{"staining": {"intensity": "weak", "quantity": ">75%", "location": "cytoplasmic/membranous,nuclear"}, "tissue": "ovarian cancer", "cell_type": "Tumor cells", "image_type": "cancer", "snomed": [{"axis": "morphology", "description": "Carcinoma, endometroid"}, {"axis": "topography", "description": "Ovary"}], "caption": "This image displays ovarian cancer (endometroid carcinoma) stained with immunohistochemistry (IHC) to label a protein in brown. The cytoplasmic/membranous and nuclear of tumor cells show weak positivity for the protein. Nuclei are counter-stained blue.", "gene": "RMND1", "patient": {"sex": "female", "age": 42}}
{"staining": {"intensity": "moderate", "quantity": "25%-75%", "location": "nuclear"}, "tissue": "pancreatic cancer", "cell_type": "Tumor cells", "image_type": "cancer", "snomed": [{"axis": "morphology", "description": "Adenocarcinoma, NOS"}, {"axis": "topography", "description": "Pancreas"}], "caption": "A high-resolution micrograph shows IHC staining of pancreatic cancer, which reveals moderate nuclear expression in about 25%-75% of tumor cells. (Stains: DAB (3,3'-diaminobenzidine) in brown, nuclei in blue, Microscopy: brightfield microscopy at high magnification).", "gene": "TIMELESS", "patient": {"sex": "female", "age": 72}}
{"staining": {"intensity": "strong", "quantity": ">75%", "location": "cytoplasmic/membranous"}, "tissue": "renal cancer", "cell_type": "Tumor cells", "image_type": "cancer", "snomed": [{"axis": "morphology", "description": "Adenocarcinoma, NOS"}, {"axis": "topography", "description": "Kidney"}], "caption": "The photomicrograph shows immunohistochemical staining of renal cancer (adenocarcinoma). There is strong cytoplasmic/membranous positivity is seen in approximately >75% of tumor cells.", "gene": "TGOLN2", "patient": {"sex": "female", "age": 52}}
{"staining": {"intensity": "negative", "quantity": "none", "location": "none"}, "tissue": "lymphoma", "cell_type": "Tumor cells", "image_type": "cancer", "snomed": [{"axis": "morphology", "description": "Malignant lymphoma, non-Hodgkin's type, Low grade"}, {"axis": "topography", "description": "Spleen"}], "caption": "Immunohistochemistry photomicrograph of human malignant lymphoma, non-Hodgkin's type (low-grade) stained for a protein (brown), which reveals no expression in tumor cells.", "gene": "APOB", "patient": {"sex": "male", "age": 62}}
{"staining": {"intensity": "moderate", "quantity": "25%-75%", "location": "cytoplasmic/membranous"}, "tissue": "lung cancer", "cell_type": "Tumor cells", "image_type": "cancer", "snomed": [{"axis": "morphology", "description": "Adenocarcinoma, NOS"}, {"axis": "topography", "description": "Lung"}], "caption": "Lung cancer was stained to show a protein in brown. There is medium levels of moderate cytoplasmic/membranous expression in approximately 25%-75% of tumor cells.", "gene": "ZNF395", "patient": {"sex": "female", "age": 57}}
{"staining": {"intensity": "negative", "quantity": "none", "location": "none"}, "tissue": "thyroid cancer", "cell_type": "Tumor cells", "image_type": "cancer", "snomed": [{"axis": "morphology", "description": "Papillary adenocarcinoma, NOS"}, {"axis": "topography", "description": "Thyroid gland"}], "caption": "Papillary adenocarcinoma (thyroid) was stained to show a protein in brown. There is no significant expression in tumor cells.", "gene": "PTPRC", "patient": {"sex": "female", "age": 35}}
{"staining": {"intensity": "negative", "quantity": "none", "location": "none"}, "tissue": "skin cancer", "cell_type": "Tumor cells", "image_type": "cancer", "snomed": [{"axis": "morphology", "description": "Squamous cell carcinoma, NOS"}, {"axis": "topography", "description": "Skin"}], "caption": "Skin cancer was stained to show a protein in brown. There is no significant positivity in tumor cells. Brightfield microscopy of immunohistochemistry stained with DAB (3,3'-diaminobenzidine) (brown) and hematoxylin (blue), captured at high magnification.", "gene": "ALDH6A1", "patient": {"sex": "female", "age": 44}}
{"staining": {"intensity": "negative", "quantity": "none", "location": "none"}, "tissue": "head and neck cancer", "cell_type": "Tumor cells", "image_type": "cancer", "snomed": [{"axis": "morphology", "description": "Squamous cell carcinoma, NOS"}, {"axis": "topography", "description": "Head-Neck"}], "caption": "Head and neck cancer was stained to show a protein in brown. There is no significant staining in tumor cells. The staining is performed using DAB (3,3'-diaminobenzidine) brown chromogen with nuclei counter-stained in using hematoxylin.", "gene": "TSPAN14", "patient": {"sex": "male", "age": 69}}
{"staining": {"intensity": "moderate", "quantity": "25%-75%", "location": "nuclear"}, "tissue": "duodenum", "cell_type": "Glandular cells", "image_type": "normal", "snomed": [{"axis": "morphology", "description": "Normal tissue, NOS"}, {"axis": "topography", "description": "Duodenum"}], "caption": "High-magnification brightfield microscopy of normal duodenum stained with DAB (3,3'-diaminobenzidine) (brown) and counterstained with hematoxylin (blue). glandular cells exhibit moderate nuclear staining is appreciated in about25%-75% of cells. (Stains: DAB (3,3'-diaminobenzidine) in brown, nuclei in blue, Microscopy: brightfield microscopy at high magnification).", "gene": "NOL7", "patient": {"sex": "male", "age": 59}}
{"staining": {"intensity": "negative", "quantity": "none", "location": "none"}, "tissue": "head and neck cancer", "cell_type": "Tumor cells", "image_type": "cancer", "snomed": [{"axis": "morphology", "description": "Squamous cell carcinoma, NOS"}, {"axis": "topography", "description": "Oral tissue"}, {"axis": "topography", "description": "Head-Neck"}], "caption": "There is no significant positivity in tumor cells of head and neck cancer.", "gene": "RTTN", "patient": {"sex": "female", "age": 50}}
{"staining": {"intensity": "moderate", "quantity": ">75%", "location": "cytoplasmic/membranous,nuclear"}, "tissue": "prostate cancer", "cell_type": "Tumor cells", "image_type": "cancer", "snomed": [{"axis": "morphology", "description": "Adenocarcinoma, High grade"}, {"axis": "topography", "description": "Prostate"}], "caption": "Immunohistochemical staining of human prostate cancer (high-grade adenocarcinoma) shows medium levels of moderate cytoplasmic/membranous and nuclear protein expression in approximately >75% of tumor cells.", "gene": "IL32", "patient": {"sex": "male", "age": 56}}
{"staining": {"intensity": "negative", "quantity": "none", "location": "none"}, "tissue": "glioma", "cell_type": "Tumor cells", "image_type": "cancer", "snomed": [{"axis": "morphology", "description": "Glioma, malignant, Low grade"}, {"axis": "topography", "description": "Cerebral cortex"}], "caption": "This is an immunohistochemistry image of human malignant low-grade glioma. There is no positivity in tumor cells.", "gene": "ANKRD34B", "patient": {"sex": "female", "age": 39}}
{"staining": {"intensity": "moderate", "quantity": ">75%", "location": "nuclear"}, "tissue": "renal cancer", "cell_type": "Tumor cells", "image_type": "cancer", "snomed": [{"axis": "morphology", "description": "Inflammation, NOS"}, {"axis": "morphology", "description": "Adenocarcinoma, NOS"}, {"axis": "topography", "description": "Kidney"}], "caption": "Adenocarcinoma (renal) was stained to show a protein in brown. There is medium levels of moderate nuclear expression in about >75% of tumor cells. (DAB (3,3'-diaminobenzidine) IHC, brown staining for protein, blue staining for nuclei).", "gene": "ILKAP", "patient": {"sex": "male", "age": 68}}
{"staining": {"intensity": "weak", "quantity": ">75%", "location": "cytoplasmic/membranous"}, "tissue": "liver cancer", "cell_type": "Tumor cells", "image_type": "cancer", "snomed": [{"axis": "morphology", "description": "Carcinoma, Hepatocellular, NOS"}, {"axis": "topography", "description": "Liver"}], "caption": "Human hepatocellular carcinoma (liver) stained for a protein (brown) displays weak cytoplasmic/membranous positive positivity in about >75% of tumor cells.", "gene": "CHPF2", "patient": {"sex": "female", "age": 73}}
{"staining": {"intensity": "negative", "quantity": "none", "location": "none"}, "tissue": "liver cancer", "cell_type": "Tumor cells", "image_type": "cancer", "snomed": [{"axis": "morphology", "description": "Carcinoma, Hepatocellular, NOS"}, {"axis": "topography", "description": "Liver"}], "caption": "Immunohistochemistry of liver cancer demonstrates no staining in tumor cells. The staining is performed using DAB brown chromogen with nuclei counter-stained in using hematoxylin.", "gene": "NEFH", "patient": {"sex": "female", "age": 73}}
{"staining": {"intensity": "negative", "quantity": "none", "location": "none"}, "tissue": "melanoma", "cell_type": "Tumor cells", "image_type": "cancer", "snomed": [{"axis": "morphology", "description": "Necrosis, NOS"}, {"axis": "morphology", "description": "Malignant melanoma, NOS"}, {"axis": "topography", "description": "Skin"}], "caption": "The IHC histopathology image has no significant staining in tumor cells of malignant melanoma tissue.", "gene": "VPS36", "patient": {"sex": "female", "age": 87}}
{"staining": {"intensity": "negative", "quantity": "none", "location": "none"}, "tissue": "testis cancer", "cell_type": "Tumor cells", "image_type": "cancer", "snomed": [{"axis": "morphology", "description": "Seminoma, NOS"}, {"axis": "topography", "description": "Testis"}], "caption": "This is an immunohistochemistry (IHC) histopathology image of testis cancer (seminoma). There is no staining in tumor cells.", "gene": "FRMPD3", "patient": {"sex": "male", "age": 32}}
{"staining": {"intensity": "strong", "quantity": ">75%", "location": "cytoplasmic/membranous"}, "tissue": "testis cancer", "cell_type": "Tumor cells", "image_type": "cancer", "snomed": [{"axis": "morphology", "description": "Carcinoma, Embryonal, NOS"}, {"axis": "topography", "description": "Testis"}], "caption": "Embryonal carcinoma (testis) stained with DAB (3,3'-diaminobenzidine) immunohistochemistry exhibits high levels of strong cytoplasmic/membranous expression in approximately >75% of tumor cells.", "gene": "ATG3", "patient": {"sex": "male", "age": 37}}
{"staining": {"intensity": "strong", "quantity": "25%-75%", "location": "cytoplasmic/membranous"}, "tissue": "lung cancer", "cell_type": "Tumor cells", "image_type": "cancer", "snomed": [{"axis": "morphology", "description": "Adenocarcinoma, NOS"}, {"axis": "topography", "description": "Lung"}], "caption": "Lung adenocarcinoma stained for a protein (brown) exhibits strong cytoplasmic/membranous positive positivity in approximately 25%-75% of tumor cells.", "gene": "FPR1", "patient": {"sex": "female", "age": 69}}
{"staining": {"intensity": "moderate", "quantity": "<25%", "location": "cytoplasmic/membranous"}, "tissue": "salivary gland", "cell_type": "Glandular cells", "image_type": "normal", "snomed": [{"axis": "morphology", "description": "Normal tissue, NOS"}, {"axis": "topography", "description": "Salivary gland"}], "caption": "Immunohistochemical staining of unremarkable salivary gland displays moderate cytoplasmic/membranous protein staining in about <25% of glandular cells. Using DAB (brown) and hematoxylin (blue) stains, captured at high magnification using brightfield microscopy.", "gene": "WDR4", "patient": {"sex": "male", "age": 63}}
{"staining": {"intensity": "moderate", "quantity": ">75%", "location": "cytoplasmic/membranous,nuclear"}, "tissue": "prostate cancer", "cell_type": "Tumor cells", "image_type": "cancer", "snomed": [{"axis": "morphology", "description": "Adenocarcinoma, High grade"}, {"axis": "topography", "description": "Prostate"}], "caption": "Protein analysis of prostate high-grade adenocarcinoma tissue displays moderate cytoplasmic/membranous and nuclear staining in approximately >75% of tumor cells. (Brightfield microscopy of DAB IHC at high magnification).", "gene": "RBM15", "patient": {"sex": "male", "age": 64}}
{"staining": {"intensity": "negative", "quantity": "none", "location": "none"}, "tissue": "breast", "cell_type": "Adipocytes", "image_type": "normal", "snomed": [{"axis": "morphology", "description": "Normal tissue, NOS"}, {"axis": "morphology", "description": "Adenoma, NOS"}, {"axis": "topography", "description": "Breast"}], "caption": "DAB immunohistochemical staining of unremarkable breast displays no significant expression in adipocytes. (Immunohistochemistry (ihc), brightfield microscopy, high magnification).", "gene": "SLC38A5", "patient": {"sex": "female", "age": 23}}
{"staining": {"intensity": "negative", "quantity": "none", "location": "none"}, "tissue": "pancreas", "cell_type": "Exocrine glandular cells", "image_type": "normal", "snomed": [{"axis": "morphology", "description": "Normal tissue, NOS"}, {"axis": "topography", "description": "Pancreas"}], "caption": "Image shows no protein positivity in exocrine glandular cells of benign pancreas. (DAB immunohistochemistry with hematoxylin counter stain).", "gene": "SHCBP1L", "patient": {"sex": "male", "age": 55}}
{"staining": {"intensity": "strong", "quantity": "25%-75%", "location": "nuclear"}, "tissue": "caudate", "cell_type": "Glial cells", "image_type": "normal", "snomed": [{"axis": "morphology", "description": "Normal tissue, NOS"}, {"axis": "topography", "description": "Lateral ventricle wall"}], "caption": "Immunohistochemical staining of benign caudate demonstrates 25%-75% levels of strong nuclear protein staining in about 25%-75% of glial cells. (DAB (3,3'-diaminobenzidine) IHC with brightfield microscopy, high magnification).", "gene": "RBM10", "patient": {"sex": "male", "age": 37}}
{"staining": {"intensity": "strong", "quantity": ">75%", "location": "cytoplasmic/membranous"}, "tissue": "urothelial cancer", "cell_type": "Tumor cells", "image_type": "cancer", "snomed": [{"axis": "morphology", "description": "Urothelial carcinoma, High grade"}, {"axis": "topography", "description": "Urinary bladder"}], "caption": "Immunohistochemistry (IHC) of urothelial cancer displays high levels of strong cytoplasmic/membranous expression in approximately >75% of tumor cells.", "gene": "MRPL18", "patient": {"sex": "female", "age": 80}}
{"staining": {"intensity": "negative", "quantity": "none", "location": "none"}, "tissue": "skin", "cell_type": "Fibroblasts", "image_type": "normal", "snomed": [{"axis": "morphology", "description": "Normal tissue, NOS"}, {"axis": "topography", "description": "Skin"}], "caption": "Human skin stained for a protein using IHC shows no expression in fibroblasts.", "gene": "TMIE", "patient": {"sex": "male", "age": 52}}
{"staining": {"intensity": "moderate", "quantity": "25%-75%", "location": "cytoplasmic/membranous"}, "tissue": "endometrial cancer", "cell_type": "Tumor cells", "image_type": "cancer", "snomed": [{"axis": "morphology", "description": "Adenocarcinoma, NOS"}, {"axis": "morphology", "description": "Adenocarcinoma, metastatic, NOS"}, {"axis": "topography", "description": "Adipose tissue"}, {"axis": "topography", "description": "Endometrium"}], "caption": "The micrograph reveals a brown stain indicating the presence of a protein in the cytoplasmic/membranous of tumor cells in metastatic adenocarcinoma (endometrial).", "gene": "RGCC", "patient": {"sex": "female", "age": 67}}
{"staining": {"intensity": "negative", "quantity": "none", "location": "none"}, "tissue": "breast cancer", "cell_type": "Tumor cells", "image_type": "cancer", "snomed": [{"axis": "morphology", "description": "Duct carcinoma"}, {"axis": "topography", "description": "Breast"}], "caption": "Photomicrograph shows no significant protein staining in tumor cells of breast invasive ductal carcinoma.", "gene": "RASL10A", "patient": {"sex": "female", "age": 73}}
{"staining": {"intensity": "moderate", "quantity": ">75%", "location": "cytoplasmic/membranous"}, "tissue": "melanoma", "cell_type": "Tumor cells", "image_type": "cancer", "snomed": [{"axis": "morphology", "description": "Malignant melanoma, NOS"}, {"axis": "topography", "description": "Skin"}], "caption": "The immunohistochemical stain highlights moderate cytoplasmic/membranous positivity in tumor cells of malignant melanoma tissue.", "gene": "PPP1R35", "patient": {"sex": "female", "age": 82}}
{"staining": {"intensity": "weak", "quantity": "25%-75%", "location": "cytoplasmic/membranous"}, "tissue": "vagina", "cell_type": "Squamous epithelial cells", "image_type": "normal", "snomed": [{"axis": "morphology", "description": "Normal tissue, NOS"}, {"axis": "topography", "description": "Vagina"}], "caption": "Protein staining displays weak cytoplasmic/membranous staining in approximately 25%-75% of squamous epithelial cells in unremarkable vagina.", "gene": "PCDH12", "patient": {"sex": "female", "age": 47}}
-*-*-
The problem - Using the material above, please count the lines in which the word "Breast" occurs and give the number with nothing added.

Problem solution - 2